Она не знала, сколько времени прошло. Может, и впрямь минута, может, час. Павел сидел молча, глядел ей в глаза, не отрываясь. Лицо его было спокойным, как ей казалось, почти равнодушным. А еще казалось, тихо подошли, встали за спиной тени из прошлого — мама, дядя Леша… Но она их уже не боялась почему-то. Главное, чтобы Павел смотрел ей в глаза, не отрываясь. И начала тихо рассказывать. И сама удивлялась, каким ее детское горе выглядело на словах обыденным. Да, горе. Да, ужас. Но ведь жива осталась. Еще и жила после него как-то, приспосабливалась элементалью к поводырю на плечи… Даже счастлива была!
— …Вот, собственно, и все. Никому никогда об этом рассказать не могла, ты первый.
— Что ж, спасибо тебе за доверие. Значит, ты вот так, всю жизнь, носишь в себе это дерьмо… А муж… Он что, тоже не знал?!
— Нет! Говорю же — тебе первому рассказала!
— Хм… А знаешь, что я тебе скажу, Маха… Ты не жалей о том, что он тебя бросил. Плохой он был поводырь, слепой. Как тот, у Брейгеля, который всех в яму затянул. Вместо того чтобы помочь тебе от страха прозреть, он сам глаза от страха закрыл!

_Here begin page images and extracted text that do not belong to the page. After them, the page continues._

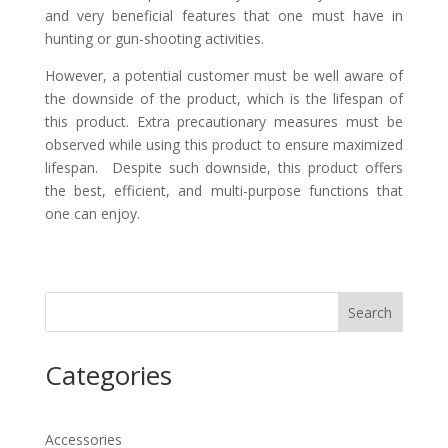
and very beneficial features that one must have in
hunting or gun-shooting activities.
However, a potential customer must be well aware of
the downside of the product, which is the lifespan of
this product. Extra precautionary measures must be
observed while using this product to ensure maximized
lifespan. Despite such downside, this product offers
the best, efficient, and multi-purpose functions that
one can enjoy.
Search
Categories
Accessories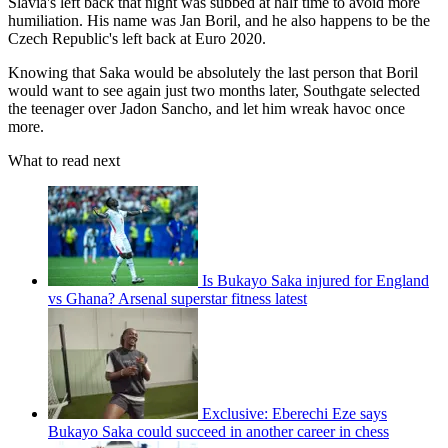
Slavia's left back that night was subbed at half time to avoid more
humiliation. His name was Jan Boril, and he also happens to be the
Czech Republic's left back at Euro 2020.
Knowing that Saka would be absolutely the last person that Boril
would want to see again just two months later, Southgate selected
the teenager over Jadon Sancho, and let him wreak havoc once
more.
What to read next
Is Bukayo Saka injured for England
vs Ghana? Arsenal superstar fitness latest
Exclusive: Eberechi Eze says
Bukayo Saka could succeed in another career in chess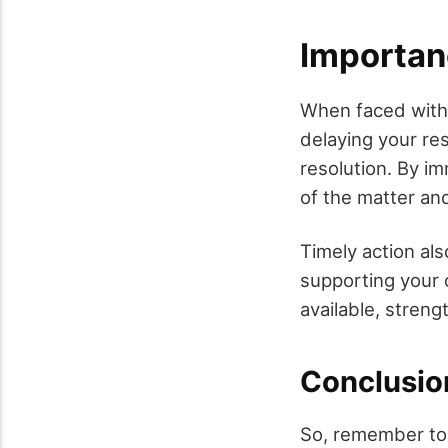
Importan
When faced with 
delaying your re
resolution. By i
of the matter an
Timely action al
supporting your c
available, stren
Conclusio
So, remember to f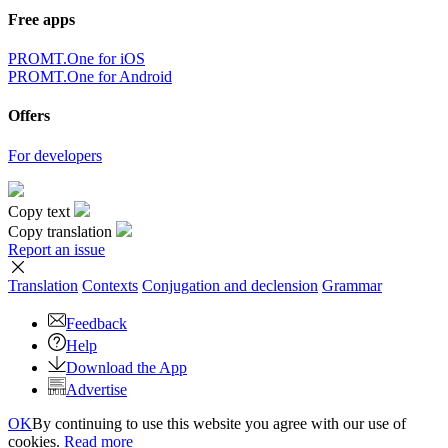
Free apps
PROMT.One for iOS
PROMT.One for Android
Offers
For developers
Copy text
Copy translation
Report an issue
Translation
Contexts
Conjugation
and declension
Grammar
Feedback
Help
Download the App
Advertise
OK
By continuing to use this website you agree with our use of
cookies.
Read more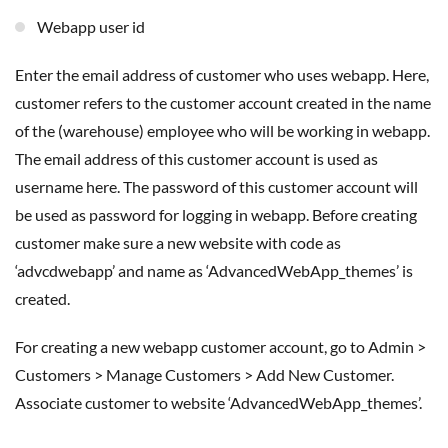
Webapp user id
Enter the email address of customer who uses webapp. Here,
customer refers to the customer account created in the name
of the (warehouse) employee who will be working in webapp.
The email address of this customer account is used as
username here. The password of this customer account will
be used as password for logging in webapp. Before creating
customer make sure a new website with code as
‘advcdwebapp’ and name as ‘AdvancedWebApp_themes’ is
created.
For creating a new webapp customer account, go to Admin >
Customers > Manage Customers > Add New Customer.
Associate customer to website ‘AdvancedWebApp_themes’.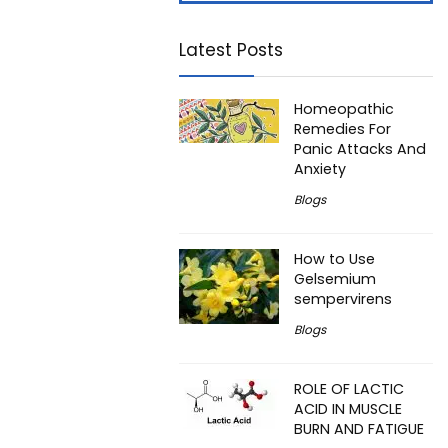
Latest Posts
Homeopathic
Remedies For
Panic Attacks And
Anxiety
Blogs
How to Use
Gelsemium
sempervirens
Blogs
ROLE OF LACTIC
ACID IN MUSCLE
BURN AND FATIGUE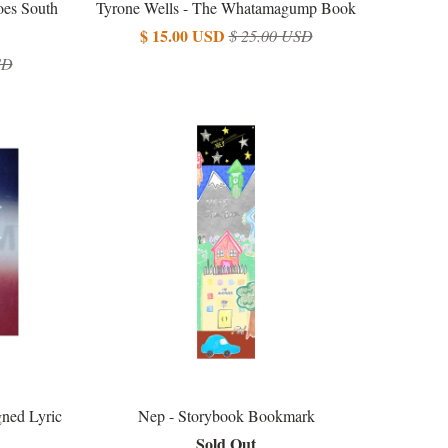
oes South
Tyrone Wells - The Whatamagump Book
$ 15.00 USD
$ 25.00 USD
SD
ned Lyric
Nep - Storybook Bookmark
Sold Out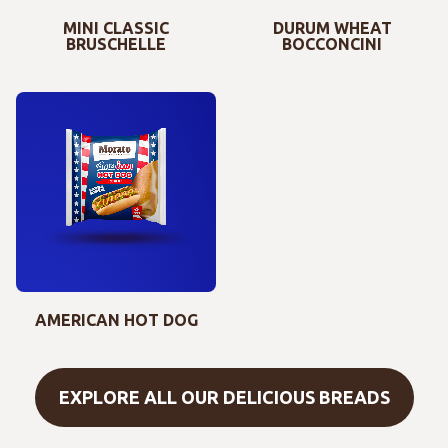
MINI CLASSIC
DURUM WHEAT
BRUSCHELLE
BOCCONCINI
AMERICAN HOT DOG
EXPLORE ALL OUR DELICIOUS BREADS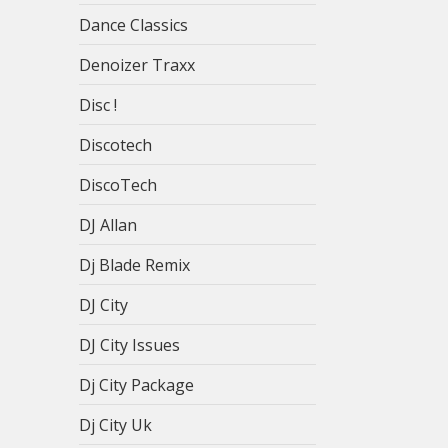
Dance Classics
Denoizer Traxx
Disc !
Discotech
DiscoTech
DJ Allan
Dj Blade Remix
DJ City
DJ City Issues
Dj City Package
Dj City Uk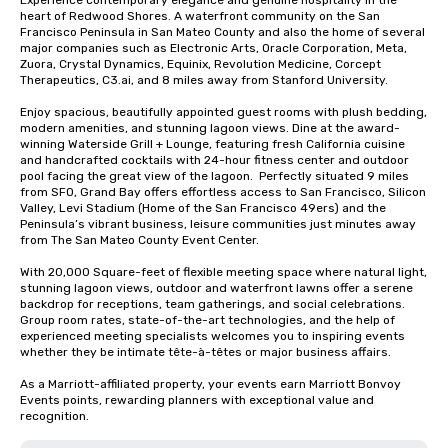
Experience contemporary elegance and genuine hospitality in the 
heart of Redwood Shores. A waterfront community on the San 
Francisco Peninsula in San Mateo County and also the home of several 
major companies such as Electronic Arts, Oracle Corporation, Meta, 
Zuora, Crystal Dynamics, Equinix, Revolution Medicine, Corcept 
Therapeutics, C3.ai, and 8 miles away from Stanford University.  

Enjoy spacious, beautifully appointed guest rooms with plush bedding, 
modern amenities, and stunning lagoon views. Dine at the award-
winning Waterside Grill + Lounge, featuring fresh California cuisine 
and handcrafted cocktails with 24-hour fitness center and outdoor 
pool facing the great view of the lagoon.  Perfectly situated 9 miles 
from SFO, Grand Bay offers effortless access to San Francisco, Silicon 
Valley, Levi Stadium (Home of the San Francisco 49ers) and the 
Peninsula’s vibrant business, leisure communities just minutes away 
from The San Mateo County Event Center. 

With 20,000 Square-feet of flexible meeting space where natural light, 
stunning lagoon views, outdoor and waterfront lawns offer a serene 
backdrop for receptions, team gatherings, and social celebrations.   
Group room rates, state-of-the-art technologies, and the help of 
experienced meeting specialists welcomes you to inspiring events 
whether they be intimate tête-à-têtes or major business affairs.  

As a Marriott-affiliated property, your events earn Marriott Bonvoy 
Events points, rewarding planners with exceptional value and 
recognition.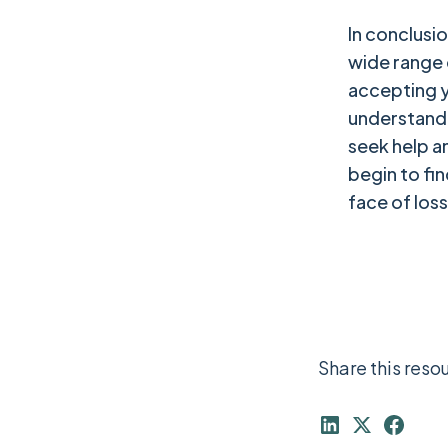
In conclusi
wide range
accepting yo
understandin
seek help a
begin to fi
face of loss
Share this reso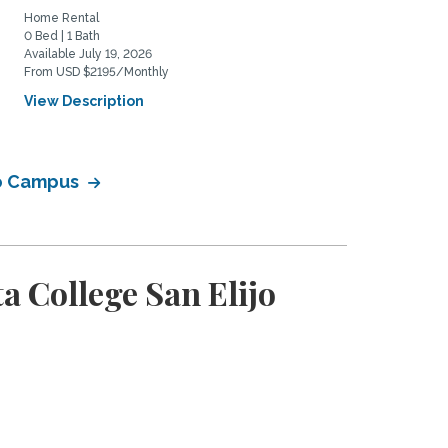
Home Rental
Home Rental
0 Bed | 1 Bath
2 Bed | 2 Bath
Available July 19, 2026
Available August 12, 2026
From USD $2195/Monthly
From USD $1400/Weekly
View Description
View Description
jo Campus
a College San Elijo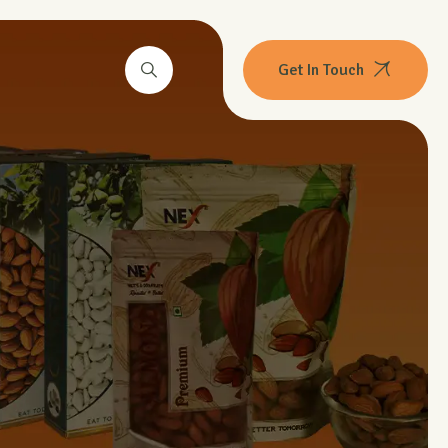
Get In Touch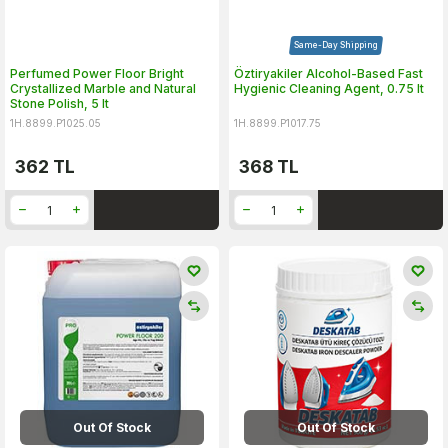
Same-Day Shipping
Perfumed Power Floor Bright
Öztiryakiler Alcohol-Based Fast
Crystallized Marble and Natural
Hygienic Cleaning Agent, 0.75 lt
Stone Polish, 5 lt
1H.8899.P1025.05
1H.8899.P1017.75
362
TL
368
TL
Out Of Stock
Out Of Stock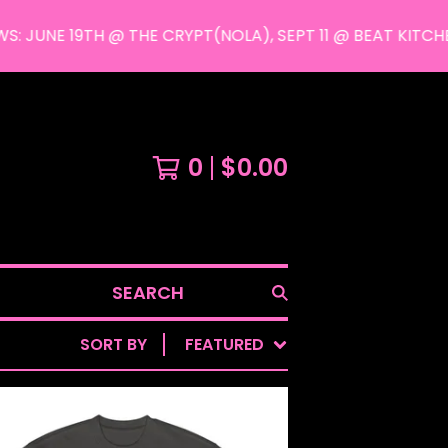
UNE 19TH @ THE CRYPT(NOLA), SEPT 11 @ BEAT KITCHEN
0
$
0.00
SEARCH
SORT BY
FEATURED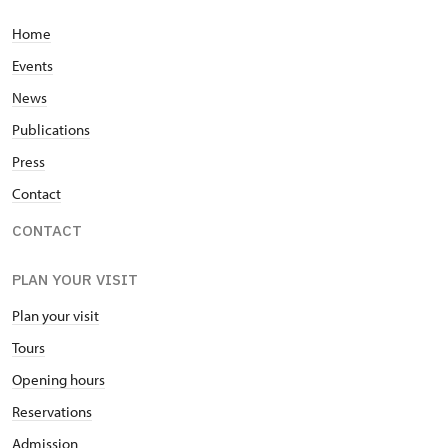
Home
Events
News
Publications
Press
Contact
CONTACT
PLAN YOUR VISIT
Plan your visit
Tours
Opening hours
Reservations
Admission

— Но он же не знал ничего…
— Так я и говорю — слепой! Слепой поводырь! Как же не знал-то? Это ж на тебя только один раз поглядеть достаточно, чтобы понять — не в себе баба! А он… Надо было не сюсюкаться над тобой, а по врачам, по психологам всяким тащить, по психиатрам! Назвался поводырем — определись с правильными дорогами! Иначе вообще ответственность на себя не бери!